Essa postura revela o grau de desconexão entre a cúpula da OAB e a base da advocacia brasileira. Enquanto nas comarcas e tribunais os profissionais enfrentam diariamente violações às suas prerrogativas, intimidações e dificuldades para exercer a profissão com dignidade, a direção nacional parece mais inclinada a monitorar roteiros de televisão do que a enfrentar a escalada autoritária que fragiliza o Estado de Direito.
É emblemático que a OAB prefira militar contra um produto de entretenimento, mas mantenha silêncio sepulcral diante do avanço de práticas inquisitórias e do desequilíbrio entre os Poderes da República. Advogados perseguidos politicamente, censura a manifestações de defesa, restrições ilegais ao direito de petição e até confisco de bens sem sentença transitada em julgado não parecem indignar a instituição que deveria ser, por excelência, a guardiã da legalidade e da cidadania.

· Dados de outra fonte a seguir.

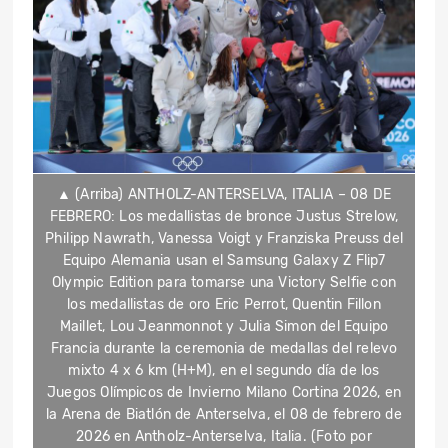
▲ (Arriba) ANTHOLZ-ANTERSELVA, ITALIA – 08 DE
FEBRERO: Los medallistas de bronce Justus Strelow,
Philipp Nawrath, Vanessa Voigt y Franziska Preuss del
Equipo Alemania usan el Samsung Galaxy Z Flip7
Olympic Edition para tomarse una Victory Selfie con
los medallistas de oro Eric Perrot, Quentin Fillon
Maillet, Lou Jeanmonnot y Julia Simon del Equipo
Francia durante la ceremonia de medallas del relevo
mixto 4 x 6 km (H+M), en el segundo día de los
Juegos Olímpicos de Invierno Milano Cortina 2026, en
la Arena de Biatlón de Anterselva, el 08 de febrero de
2026 en Antholz-Anterselva, Italia. (Foto por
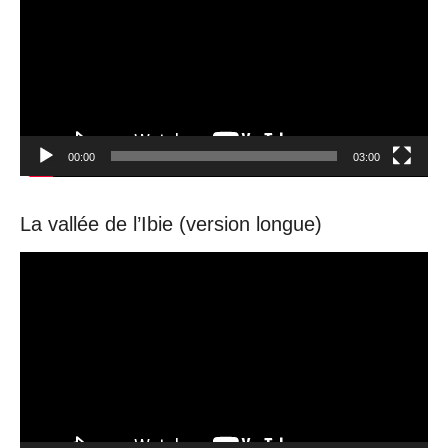
00:00
03:00
La vallée de l’Ibie (version longue)
Video
Player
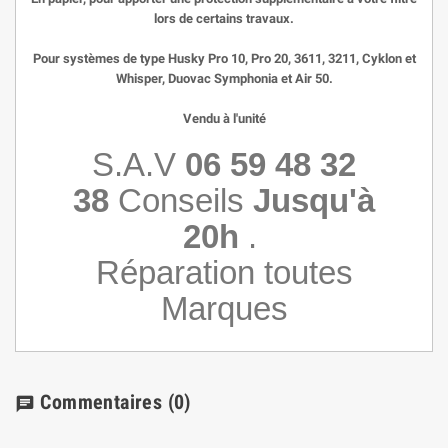
lors de certains travaux.
Pour systèmes de type Husky Pro 10, Pro 20, 3611, 3211, Cyklon et
Whisper, Duovac Symphonia et Air 50.
Vendu à l'unité
S.A.V
06 59 48 32
38
Conseils
Jusqu'à
20h
.
Réparation toutes
Marques
Commentaires
(0)
chat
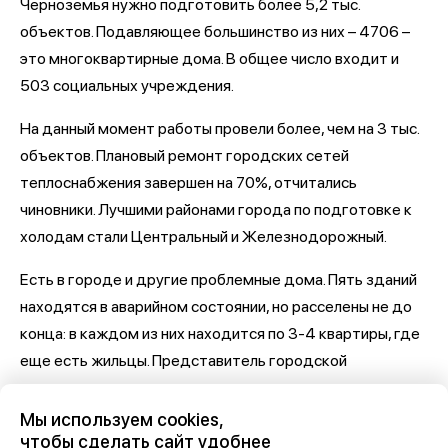
Черноземья нужно подготовить более 5,2 тыс.
объектов. Подавляющее большинство из них – 4706 –
это многоквартирные дома. В общее число входит и
503 социальных учреждения.
На данный момент работы провели более, чем на 3 тыс.
объектов. Плановый ремонт городских сетей
теплоснабжения завершен на 70%, отчитались
чиновники. Лучшими районами города по подготовке к
холодам стали Центральный и Железнодорожный.
Есть в городе и другие проблемные дома. Пять зданий
находятся в аварийном состоянии, но расселены не до
конца: в каждом из них находится по 3-4 квартиры, где
еще есть жильцы. Представитель городской
администрации заверил, что до начала холодов
переезд завершится.
Мы используем cookies,
чтобы сделать сайт удобнее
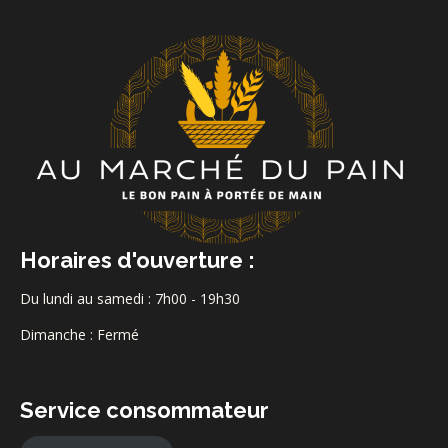
Horaires d'ouverture :
Du lundi au samedi : 7h00 - 19h30
Dimanche : Fermé
Service consommateur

A advocacia brasileira — combativa, plural, cansada de hipocrisias — clama por uma OAB que honre o artigo 133 da Constituição não apenas para citar novelas, mas para lutar contra o verdadeiro autoritarismo real que assola o país. Não é de entretenimento que precisamos ser salvos. É da omissão da própria OAB diante dos desmandos do poder.
Quando a realidade é ignorada e a ficção ganha protagonismo, algo muito errado está acontecendo com as instituições que deveriam nos defender.